> YOUR TASK
I would like every record reproduced exactly, with the pictures left out.

INPUT MATERIAL Start Marker

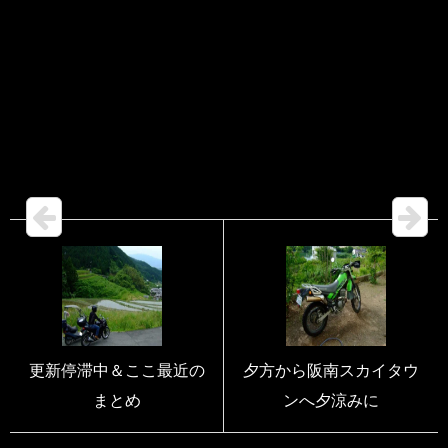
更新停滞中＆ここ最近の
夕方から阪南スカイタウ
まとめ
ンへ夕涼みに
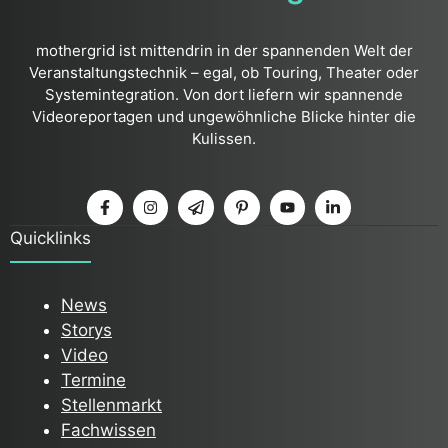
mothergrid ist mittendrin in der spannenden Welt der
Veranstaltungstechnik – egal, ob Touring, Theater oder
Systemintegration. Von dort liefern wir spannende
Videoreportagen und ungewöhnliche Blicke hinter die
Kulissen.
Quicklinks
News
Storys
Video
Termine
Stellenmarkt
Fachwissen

INPUT MATERIAL End Marker

> WRITTEN SOLUTION
更新停滞中＆ここ最近の
夕方から阪南スカイタウ
まとめ
ンへ夕涼みに
mothergrid ist mittendrin in der spannenden Welt der
Veranstaltungstechnik – egal, ob Touring, Theater oder
Systemintegration. Von dort liefern wir spannende
Videoreportagen und ungewöhnliche Blicke hinter die
Kulissen.
Quicklinks
News
Storys
Video
Termine
Stellenmarkt
Fachwissen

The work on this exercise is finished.